Advertising uses it in (initially) unresolved spots or advertisements. For example, when E.ON was launched in Germany, it initially only put the logo on billboards without any additional information. Many of the TV soap operas are also designed in this way: storylines at the end of an episode remain open in order to leave the tormenting question of how the series will continue in the viewer - so that they switch on again for the next episode for inner satisfaction.

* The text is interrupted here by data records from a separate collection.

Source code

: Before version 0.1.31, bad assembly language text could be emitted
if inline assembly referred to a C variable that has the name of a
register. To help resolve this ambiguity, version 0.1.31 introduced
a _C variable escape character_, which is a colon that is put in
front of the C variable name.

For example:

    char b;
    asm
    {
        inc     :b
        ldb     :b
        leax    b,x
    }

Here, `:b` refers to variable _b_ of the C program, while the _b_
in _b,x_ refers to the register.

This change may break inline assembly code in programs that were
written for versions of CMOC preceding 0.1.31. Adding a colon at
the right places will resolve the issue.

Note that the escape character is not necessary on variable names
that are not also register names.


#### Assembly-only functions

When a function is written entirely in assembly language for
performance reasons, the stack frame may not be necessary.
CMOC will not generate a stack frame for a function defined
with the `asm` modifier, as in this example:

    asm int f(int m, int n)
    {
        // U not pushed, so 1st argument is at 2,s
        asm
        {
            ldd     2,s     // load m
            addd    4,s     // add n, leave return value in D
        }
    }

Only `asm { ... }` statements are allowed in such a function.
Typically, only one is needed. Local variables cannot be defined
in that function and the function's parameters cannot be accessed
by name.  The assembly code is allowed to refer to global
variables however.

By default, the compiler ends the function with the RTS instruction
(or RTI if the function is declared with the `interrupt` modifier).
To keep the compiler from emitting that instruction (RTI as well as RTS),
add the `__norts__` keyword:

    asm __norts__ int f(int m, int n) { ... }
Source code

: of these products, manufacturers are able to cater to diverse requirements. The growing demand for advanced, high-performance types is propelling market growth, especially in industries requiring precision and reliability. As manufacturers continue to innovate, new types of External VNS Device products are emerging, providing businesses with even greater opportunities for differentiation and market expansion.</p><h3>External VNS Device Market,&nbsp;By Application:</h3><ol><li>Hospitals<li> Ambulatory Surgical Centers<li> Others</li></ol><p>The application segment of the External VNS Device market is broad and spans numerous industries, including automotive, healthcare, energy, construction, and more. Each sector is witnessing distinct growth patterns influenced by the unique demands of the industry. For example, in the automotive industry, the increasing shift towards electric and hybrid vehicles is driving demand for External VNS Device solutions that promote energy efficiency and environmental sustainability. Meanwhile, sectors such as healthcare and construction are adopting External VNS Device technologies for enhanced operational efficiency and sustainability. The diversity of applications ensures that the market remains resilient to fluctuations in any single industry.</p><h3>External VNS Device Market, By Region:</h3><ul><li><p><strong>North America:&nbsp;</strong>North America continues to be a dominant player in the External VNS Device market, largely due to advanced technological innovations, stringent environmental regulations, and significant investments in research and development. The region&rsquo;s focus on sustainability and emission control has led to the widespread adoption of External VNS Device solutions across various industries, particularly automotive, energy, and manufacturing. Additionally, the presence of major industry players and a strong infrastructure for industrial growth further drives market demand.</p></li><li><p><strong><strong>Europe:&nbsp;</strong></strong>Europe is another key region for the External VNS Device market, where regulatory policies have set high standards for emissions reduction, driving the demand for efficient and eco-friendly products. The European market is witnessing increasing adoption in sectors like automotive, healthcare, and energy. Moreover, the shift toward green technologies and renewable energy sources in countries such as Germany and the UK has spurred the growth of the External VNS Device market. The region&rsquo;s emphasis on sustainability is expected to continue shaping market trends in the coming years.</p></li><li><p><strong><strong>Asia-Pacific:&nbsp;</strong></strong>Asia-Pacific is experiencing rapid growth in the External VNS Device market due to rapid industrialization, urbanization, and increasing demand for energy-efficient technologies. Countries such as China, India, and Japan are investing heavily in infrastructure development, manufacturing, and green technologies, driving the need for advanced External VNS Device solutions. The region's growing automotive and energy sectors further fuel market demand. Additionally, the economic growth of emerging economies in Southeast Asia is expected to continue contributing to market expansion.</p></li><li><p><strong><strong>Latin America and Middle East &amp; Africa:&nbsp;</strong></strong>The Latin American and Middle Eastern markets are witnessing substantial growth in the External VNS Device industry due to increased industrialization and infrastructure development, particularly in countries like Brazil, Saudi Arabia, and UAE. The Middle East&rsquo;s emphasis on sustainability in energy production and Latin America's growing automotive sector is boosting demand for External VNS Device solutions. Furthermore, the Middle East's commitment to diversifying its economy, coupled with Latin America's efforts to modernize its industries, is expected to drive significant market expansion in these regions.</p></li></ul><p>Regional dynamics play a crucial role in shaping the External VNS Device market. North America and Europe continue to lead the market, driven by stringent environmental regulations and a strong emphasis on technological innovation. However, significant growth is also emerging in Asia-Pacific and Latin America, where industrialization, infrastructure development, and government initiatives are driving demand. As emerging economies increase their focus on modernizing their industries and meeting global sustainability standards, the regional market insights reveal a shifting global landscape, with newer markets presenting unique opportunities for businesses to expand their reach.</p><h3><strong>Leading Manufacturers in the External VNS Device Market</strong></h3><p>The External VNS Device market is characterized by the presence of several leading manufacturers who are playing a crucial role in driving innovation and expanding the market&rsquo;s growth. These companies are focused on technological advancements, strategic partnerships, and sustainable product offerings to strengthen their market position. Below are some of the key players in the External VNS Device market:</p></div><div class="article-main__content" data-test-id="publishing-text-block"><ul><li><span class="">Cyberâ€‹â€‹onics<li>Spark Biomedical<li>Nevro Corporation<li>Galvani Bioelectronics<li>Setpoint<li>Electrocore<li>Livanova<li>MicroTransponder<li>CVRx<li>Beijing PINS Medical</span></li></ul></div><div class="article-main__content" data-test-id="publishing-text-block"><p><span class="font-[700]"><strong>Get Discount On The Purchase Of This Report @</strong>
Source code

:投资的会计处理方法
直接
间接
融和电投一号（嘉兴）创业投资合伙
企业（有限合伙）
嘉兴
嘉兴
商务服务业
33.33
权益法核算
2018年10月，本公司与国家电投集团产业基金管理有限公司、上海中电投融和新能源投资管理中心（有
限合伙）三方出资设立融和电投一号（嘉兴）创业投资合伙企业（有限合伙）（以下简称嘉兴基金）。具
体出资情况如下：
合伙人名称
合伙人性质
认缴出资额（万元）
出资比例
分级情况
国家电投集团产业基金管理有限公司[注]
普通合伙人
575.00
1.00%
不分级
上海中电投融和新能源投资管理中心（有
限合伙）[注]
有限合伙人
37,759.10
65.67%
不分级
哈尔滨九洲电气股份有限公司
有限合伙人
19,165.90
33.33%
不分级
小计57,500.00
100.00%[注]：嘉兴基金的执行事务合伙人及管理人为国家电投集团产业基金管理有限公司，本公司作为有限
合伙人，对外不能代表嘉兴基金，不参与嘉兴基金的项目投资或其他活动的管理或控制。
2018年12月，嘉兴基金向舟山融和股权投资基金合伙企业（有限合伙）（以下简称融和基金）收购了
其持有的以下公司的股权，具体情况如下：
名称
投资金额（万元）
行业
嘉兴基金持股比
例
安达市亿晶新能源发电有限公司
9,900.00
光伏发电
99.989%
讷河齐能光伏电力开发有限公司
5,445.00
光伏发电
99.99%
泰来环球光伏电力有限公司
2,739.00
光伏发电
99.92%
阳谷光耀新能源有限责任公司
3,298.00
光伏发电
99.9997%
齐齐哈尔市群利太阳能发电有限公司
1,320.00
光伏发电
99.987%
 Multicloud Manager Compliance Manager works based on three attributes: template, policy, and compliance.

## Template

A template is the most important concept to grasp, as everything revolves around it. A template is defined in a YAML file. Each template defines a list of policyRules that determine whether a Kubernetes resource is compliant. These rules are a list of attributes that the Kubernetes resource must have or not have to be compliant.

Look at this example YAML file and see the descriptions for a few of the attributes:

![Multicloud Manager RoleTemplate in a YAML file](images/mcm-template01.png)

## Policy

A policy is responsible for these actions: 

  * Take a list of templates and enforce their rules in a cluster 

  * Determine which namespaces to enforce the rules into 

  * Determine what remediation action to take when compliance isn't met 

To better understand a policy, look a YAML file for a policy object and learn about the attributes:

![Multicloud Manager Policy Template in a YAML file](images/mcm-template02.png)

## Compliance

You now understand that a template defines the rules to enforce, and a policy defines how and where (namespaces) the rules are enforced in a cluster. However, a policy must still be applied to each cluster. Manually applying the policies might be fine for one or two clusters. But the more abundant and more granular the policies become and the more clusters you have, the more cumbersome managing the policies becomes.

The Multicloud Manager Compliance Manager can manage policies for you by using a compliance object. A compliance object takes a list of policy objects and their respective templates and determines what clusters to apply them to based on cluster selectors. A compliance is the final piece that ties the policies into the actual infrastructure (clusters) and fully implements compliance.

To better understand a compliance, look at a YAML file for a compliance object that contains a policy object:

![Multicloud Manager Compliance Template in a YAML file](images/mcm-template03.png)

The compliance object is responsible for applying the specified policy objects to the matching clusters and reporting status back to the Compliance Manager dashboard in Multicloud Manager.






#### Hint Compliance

  • 1927: Keeping completed and unfinished business. Psychological research 9 , 1-85. electronic version (PDF; 5.1 MB)
  • 1961: Thinking disorders in psychiatric illnesses: an experimental psychological examination. Berlin: Akademie Verlag.
  • 1965: The pathology of thinking. New York: Consultants Bureau Enterprises.
  • 1972: Experimental Abnormal Psychology. New York: Plenary Press.
  • 1980: Results and Perspectives in Pathopsychology. Journal of Psychology, 188 , 365-367.
  • 1984: Kurt Lewin and Soviet psychology. Journal of Social Issues 40 , 193.
  • 1984: Memories of Kurt Lewin. Group Dynamics, 15 (1), 103-110.

Web links

Individual evidence

  1. ^ Zeigarnik, AV Bluma Zeigarnik: a memoir . Gestalt theory. 29, 256-68.
  2. ^ Andrey V. Zeigarnik (2007): Bluma Zeigarnik: A Memoir. Gestalt Theory - An International Multidisciplinary Journal, 29 (3/2007), 256-268.
  3. Bluma Zeigarnik on
  4. See Lindorfer & Stemberger (2012), Unfinished Business , under "Weblinks".